BEGIN Extracted material
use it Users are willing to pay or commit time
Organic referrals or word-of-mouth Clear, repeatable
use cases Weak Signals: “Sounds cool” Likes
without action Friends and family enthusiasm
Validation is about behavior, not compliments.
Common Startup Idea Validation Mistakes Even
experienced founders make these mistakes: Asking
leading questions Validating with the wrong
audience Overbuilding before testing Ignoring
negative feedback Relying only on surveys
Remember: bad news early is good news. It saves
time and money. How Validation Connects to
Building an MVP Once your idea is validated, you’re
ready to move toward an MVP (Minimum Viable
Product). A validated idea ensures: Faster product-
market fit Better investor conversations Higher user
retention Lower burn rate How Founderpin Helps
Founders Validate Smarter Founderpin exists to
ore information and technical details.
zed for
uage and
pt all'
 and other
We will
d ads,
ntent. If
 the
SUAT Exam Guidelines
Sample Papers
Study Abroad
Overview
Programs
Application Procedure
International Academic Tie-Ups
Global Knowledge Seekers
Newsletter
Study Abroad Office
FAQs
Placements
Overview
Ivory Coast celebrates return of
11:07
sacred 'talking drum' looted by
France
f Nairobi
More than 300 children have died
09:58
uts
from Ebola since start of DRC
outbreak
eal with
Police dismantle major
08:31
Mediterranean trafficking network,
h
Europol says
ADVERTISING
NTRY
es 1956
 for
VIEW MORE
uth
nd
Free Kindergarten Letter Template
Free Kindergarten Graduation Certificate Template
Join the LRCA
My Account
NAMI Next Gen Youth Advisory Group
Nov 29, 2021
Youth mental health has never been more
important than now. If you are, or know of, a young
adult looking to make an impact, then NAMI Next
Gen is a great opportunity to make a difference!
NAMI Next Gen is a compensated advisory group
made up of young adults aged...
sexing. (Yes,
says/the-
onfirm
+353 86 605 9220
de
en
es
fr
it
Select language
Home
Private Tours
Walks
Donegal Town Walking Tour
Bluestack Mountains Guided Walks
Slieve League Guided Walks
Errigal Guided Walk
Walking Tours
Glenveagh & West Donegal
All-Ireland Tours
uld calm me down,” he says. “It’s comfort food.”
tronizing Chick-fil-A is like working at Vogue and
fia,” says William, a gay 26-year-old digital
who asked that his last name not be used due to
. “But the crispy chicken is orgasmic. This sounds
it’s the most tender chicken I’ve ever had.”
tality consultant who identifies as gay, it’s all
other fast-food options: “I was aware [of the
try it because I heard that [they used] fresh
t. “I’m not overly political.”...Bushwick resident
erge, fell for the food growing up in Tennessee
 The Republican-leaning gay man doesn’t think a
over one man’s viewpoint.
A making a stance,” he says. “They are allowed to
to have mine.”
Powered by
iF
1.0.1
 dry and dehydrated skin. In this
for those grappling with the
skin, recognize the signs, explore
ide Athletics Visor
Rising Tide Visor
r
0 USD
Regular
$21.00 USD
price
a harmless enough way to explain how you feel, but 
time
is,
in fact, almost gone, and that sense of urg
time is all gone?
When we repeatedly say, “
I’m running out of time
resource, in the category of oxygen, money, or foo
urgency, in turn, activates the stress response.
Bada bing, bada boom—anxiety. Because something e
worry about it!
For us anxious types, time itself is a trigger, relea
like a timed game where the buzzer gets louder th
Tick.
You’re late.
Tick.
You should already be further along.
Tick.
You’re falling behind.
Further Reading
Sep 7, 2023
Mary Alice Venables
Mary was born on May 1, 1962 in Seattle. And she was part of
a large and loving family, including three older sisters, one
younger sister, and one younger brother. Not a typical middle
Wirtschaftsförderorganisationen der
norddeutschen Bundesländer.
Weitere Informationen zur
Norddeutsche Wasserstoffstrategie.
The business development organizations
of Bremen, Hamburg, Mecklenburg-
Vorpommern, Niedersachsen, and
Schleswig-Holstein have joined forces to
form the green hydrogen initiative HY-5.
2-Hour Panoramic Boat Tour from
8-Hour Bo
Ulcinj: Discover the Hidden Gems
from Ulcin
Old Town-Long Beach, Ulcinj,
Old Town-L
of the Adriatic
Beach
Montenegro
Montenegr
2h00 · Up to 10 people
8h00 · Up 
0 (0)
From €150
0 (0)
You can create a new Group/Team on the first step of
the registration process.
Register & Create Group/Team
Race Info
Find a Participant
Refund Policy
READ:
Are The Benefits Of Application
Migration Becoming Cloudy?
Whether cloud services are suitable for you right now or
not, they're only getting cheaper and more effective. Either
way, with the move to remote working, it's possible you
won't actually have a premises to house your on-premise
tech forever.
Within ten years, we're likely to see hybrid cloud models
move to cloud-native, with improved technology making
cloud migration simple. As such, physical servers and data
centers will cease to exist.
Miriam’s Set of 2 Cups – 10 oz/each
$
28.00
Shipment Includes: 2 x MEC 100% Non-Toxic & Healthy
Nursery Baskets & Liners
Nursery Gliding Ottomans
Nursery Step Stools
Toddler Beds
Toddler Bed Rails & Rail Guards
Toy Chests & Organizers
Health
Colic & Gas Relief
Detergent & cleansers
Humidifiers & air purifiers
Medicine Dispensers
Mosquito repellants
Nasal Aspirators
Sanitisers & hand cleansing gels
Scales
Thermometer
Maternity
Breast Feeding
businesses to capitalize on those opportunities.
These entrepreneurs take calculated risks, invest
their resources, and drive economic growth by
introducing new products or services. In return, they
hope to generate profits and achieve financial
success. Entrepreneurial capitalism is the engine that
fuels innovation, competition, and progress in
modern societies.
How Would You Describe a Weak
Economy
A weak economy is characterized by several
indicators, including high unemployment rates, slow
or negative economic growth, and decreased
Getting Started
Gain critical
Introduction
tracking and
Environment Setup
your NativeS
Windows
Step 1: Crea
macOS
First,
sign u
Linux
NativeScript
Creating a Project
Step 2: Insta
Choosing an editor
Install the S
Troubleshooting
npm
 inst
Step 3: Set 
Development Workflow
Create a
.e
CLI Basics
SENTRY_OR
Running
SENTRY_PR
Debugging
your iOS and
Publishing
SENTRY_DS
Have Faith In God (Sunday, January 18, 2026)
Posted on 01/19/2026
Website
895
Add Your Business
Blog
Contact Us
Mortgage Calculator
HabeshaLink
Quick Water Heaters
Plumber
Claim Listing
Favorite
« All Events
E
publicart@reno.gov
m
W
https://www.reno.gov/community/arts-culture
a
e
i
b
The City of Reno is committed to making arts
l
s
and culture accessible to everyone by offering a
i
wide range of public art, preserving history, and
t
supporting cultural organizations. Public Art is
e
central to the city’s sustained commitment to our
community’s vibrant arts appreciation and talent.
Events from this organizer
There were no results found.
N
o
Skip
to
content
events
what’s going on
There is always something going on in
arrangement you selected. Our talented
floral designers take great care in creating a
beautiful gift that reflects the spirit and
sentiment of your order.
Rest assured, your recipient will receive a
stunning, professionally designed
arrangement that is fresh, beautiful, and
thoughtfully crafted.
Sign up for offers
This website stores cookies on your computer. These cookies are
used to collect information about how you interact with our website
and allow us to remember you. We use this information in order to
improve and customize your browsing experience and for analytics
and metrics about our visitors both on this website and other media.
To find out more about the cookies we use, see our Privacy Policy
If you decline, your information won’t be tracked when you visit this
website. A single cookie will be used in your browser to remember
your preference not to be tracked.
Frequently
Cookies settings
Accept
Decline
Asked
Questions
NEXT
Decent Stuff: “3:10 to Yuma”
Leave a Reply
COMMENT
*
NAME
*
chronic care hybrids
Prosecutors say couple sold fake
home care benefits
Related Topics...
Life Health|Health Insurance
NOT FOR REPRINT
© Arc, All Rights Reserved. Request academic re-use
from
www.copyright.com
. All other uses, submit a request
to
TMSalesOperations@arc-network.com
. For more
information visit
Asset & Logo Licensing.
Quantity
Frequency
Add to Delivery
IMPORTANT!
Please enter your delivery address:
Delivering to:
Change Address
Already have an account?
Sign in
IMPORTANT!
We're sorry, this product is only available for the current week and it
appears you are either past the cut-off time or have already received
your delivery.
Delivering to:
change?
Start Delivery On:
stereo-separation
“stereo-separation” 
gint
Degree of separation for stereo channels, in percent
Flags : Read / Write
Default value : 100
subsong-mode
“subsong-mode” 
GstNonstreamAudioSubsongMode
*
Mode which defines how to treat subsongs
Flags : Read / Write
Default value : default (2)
END Extracted material
> _What is expected_
How many lines in the rows above contain the string "fresh"? Case matters; reply with the number alone.

> _Solved problem_
2